We know little about Blessed Mary Magdalen Kiota except that she was a Japanese princess, the relative of a local lord, and that she was a Catholic and a Dominican tertiary. Arrested for sheltering missionaries, she was burned to death at Nagasaki in 1620. Mary Magdalen Kiota was beatified in 1867. She was one of many Japanese Christians who were martyred in the terrible persecutions of this time.
The faith arrived in Japan in 1549, when Saint Francis Xavier landed at Satsuma. He converted nearly 30,000 Japanese in a two-year period. Thirty years later, over 200,000 Christians and 250 churches existed in Japan, with Jesuits and other missionaries working to spread the faith. At that time, Hideyoshi, the acting highest-ranked official of the emperor (referred to as taiko), had tolerance for the faith, despite the fear of his court. Many in Japan believed that the Europeans intended to invade the country, and that the Church was an invasion party in disguise.

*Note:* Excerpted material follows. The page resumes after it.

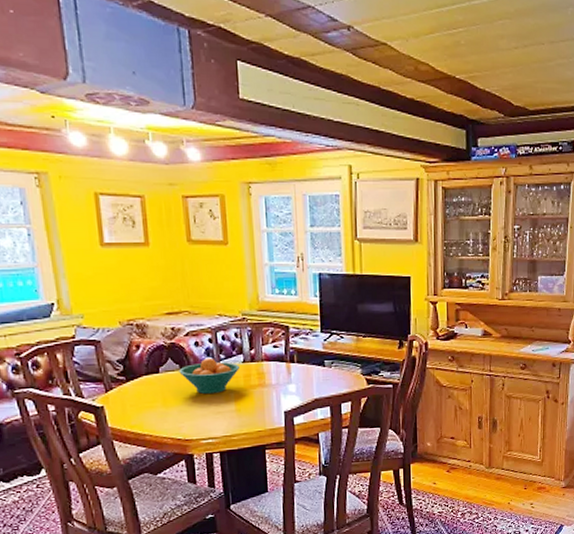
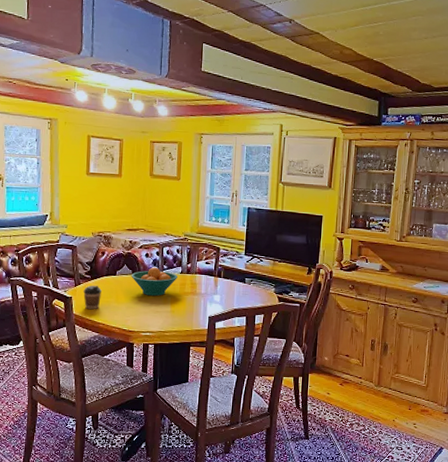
coffee cup: none [118,387,143,420] -> present [83,285,101,310]

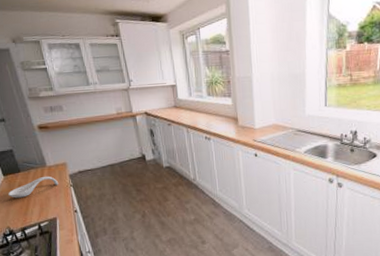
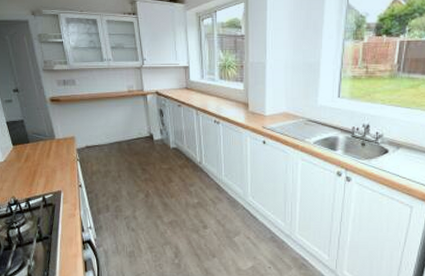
spoon rest: present [8,176,59,198] -> none [16,148,66,169]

Hideyoshi, bowing to public pressure, ordered a persecution. On 5 February 1597, twenty-six Christians, including eight European missionaries, were publicly crucified at Nagasaki. When Hideyoshidied the following year, a period of cooperative calm prevailed for the next decade. During that time, Christianity flourished, with 130 Jesuits, joined by 30 Dominicans, Franciscans, Augustinians, and some secular priests staffing missions.
However, when Tokugawa Ieyasu became the shogun of Japan in 1600, he published an edict abolishing Catholicism. Persecution began again, furthered by Tokugawa’s sons and heirs. In 1622, the “Great Martyrdom” took place at Nagasaki, claiming the lives of more that fifty Japanese and Europeans. Between 1624 and 1627, hundreds more were slain, imprisoned, or exiled. Most were burned alive, crucified, or beheaded, some with small children in their arms.
Persecutions continued until 1637, when the last priests were killed or deported. When Christian missionaries returned to Japan 250years later, they found a community of Japanese Christians that had survived underground.
On 17 August we celebrate the memory of many more Japanese martyrs, including Blesseds Michael Kiraiemon, Francis Kurobiove, Miguel Kurobioye, Martin Gomez, Luke Kiemon, and Francis Kuloi.
On 18 August we celebrate the memory of Blessed Mary Guengoro and her husband Thomas and son James, who were crucified at Kokura in 1620.
On 19 August we remember Blessed Thomas Koyanangi, who was arrested as a passenger on the ship of Blessed Joachim Firayama-Diz and beheaded at Nagasaki in 1620.
On 25 August we remember Blesseds Louis Sasanda, Louis Sotelo, Peter Vasquez, and companions, who were martyred at Shimbara in 1624.